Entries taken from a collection
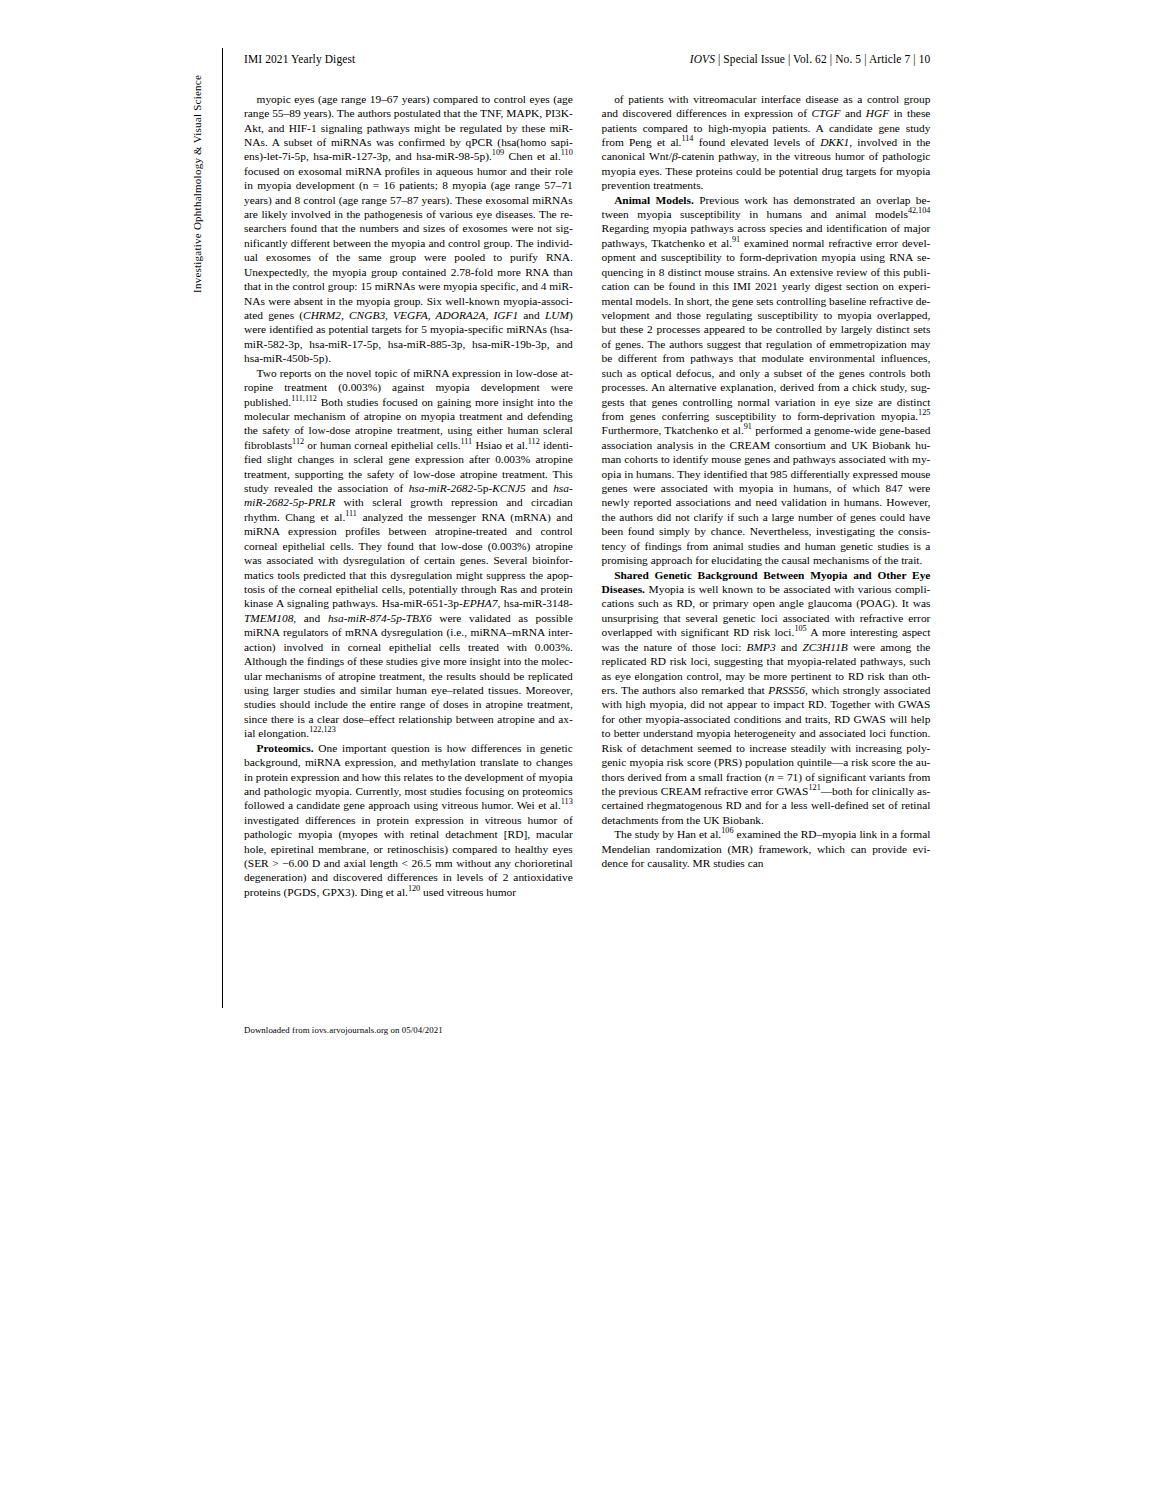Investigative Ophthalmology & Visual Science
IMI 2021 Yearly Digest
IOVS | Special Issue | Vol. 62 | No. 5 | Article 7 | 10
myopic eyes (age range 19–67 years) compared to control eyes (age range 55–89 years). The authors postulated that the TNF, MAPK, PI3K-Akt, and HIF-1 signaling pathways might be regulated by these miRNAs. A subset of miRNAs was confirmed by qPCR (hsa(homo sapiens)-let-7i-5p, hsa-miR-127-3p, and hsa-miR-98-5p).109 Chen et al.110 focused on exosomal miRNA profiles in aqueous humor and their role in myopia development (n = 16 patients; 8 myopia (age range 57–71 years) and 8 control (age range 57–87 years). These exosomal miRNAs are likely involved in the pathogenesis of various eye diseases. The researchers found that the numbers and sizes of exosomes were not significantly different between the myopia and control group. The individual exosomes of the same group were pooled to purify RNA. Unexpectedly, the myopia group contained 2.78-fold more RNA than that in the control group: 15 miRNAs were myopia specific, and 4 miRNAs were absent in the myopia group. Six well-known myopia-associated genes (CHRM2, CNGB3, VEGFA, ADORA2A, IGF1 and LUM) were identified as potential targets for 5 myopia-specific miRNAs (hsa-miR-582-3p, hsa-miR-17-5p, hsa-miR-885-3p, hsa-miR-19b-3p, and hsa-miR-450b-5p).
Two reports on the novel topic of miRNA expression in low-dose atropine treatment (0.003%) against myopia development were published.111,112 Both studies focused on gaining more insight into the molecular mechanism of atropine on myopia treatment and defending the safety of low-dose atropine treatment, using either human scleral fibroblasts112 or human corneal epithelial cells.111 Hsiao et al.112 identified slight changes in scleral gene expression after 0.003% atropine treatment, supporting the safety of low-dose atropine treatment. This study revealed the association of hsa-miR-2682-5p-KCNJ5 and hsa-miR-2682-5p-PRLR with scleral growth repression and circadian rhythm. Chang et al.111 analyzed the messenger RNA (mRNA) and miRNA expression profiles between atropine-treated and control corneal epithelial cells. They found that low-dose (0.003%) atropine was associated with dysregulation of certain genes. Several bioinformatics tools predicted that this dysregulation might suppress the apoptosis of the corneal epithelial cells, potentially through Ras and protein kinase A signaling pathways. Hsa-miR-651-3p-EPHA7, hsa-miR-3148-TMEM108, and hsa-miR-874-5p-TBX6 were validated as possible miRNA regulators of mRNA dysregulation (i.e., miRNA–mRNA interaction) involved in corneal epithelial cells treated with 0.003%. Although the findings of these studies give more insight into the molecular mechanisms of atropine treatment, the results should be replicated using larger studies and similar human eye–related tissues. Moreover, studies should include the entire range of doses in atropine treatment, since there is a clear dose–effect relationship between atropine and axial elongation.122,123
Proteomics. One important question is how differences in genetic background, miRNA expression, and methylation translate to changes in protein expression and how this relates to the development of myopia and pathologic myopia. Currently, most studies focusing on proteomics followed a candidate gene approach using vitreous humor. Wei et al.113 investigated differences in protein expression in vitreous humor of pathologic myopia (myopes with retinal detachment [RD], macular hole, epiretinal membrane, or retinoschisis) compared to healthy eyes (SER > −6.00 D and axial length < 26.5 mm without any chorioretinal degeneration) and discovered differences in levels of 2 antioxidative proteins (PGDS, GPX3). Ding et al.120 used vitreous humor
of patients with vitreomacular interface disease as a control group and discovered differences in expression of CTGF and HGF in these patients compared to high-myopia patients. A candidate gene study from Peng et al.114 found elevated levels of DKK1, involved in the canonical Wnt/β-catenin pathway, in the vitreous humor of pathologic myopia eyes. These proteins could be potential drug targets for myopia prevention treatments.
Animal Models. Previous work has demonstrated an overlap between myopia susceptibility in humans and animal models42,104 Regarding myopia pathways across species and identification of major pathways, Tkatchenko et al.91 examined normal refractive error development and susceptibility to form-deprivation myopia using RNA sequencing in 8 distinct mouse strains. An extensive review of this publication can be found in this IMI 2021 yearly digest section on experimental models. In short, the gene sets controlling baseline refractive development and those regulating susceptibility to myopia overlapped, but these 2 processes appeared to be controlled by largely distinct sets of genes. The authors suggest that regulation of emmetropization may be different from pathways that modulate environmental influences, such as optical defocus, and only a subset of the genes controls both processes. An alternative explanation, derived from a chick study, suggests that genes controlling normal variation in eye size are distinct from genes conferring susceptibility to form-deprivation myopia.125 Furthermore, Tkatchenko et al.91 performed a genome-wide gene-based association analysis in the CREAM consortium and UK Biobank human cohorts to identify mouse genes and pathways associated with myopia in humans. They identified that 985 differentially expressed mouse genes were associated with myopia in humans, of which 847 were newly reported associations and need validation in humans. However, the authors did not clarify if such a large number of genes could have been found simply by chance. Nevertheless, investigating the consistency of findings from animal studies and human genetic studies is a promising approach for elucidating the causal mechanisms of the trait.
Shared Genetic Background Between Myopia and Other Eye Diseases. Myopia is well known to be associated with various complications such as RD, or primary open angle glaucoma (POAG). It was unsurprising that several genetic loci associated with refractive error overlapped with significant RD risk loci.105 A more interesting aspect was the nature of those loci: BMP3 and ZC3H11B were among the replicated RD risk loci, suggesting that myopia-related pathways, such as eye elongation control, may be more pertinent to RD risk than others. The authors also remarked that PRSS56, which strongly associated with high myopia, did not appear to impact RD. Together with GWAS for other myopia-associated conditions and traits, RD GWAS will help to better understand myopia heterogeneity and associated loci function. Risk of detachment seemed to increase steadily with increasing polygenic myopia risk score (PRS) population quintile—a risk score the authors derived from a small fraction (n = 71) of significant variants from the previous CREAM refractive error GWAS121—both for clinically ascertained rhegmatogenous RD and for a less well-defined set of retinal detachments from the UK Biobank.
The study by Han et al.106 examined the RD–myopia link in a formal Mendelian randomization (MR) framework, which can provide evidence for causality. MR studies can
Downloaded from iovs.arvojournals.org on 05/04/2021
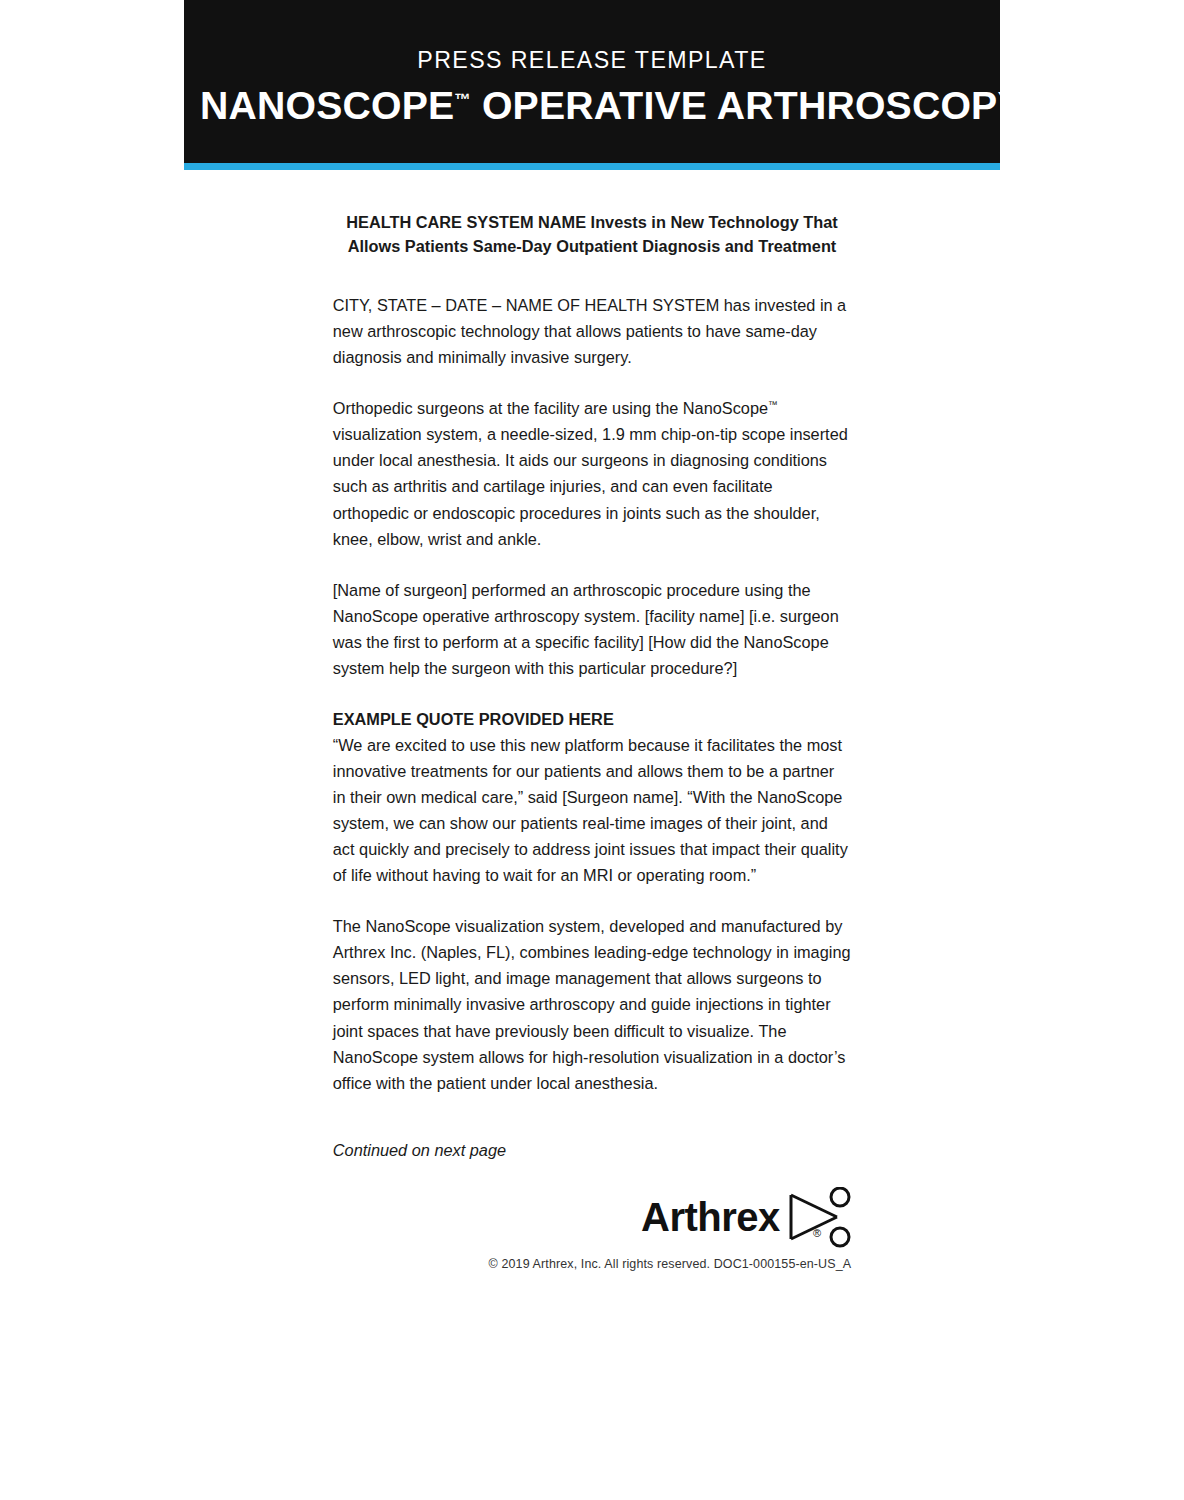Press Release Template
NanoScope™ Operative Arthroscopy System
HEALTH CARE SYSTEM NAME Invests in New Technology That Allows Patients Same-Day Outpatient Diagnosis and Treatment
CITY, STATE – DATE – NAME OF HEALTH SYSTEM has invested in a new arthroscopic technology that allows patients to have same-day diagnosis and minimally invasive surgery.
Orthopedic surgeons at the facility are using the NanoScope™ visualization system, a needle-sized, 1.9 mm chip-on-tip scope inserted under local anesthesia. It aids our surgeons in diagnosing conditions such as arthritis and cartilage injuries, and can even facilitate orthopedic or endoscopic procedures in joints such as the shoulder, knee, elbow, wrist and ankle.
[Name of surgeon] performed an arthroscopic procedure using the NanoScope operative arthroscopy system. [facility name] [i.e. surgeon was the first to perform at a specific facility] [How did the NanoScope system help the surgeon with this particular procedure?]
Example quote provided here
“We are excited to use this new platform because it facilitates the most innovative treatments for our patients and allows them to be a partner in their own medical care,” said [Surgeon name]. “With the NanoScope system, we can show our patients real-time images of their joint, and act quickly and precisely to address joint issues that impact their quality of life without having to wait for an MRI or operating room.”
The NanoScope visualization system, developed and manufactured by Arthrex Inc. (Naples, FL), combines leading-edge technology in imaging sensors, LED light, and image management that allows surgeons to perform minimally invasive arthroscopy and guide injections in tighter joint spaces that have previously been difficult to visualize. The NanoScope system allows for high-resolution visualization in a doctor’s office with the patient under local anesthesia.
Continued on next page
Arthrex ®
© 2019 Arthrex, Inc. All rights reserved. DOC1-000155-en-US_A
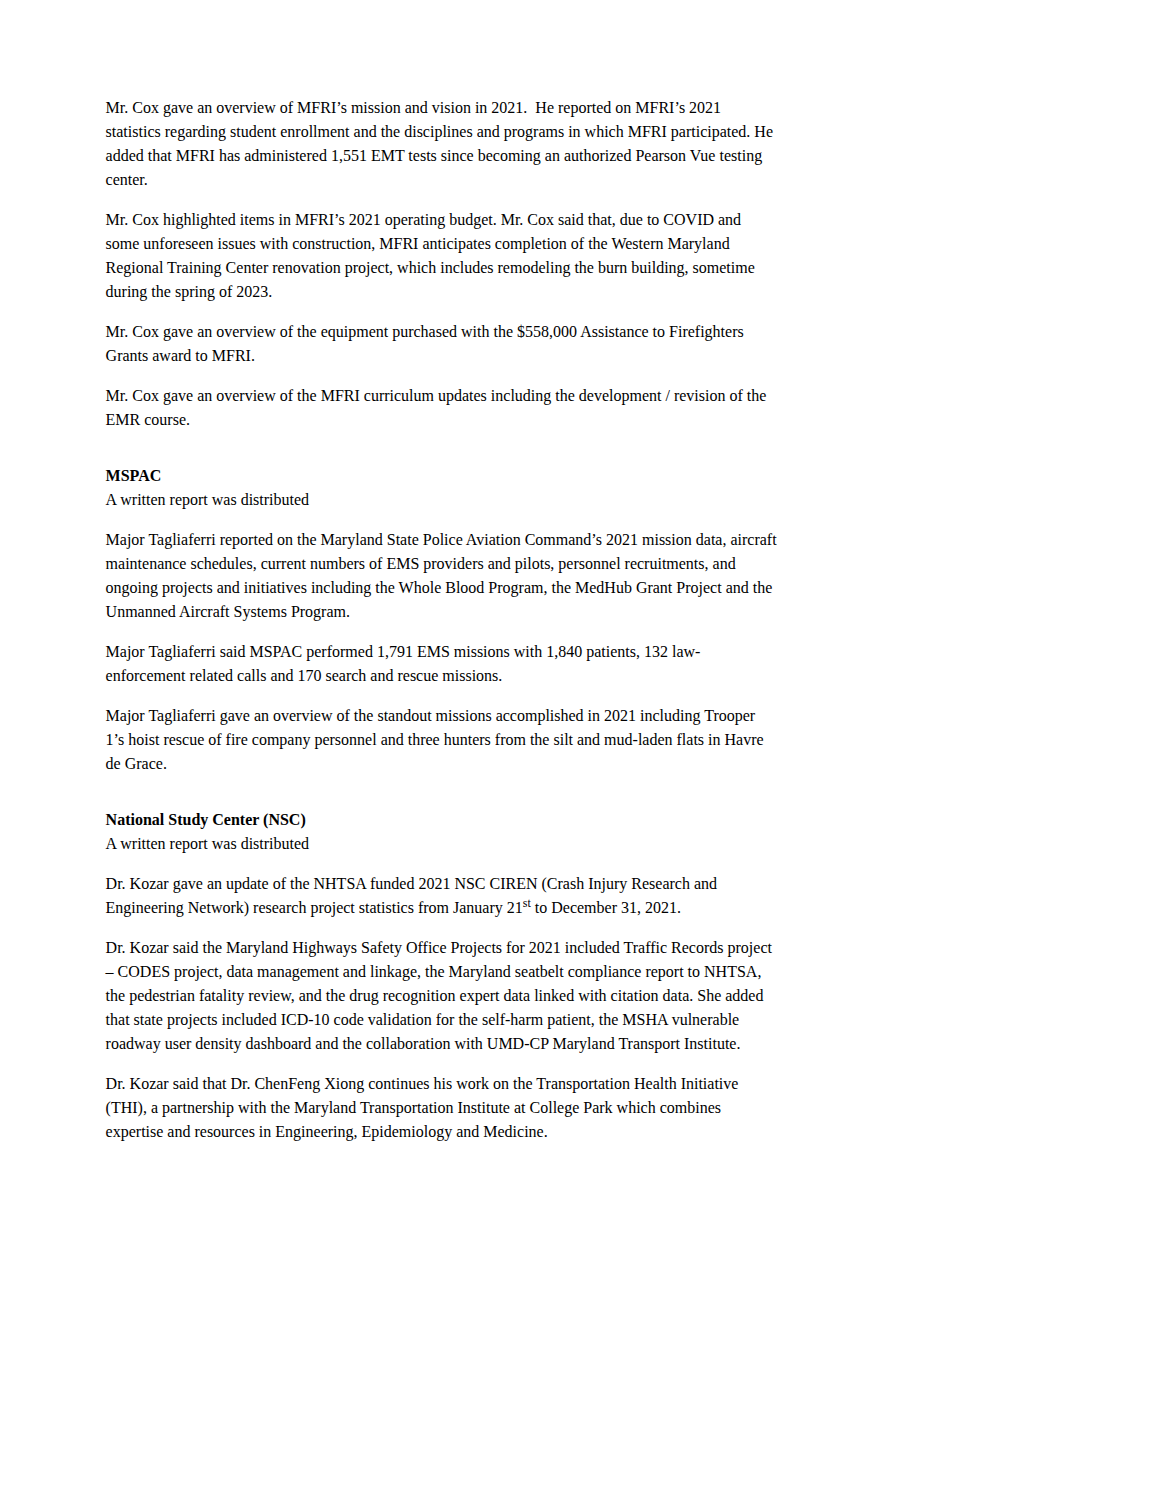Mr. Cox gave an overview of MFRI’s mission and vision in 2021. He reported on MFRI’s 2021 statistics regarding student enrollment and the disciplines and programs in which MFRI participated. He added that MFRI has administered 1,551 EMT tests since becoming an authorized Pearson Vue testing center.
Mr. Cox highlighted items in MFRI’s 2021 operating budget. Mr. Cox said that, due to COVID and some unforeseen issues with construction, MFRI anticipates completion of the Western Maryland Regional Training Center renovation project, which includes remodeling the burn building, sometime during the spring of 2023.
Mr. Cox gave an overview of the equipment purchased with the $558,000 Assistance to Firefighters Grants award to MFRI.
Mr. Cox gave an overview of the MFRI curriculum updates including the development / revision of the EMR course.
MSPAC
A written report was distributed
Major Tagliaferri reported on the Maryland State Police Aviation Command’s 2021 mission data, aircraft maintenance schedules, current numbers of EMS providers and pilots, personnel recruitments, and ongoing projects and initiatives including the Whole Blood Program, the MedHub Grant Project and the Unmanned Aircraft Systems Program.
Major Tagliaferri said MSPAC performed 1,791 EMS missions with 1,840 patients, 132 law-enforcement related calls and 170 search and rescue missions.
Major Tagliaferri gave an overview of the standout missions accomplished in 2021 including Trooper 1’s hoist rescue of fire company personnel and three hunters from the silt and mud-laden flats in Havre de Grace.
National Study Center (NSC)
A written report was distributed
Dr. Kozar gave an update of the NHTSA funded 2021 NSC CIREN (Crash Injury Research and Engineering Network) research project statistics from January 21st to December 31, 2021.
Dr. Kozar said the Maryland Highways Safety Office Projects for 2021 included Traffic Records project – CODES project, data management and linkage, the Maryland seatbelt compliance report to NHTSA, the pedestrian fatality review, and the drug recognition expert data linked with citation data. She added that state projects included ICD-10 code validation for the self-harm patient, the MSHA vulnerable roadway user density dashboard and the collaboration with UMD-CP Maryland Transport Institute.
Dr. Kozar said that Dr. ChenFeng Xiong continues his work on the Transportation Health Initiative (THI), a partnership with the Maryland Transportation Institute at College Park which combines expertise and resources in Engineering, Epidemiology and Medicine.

=== Work item ===
In the entries above, find every line holding the word "Arthrex" and copy it out.

=== Exercise result ===
The NanoScope visualization system, developed and manufactured by Arthrex Inc. (Naples, FL), combines leading-edge technology in imaging sensors, LED light, and image management that allows surgeons to perform minimally invasive arthroscopy and guide injections in tighter joint spaces that have previously been difficult to visualize. The NanoScope system allows for high-resolution visualization in a doctor’s office with the patient under local anesthesia.
Arthrex ®
© 2019 Arthrex, Inc. All rights reserved. DOC1-000155-en-US_A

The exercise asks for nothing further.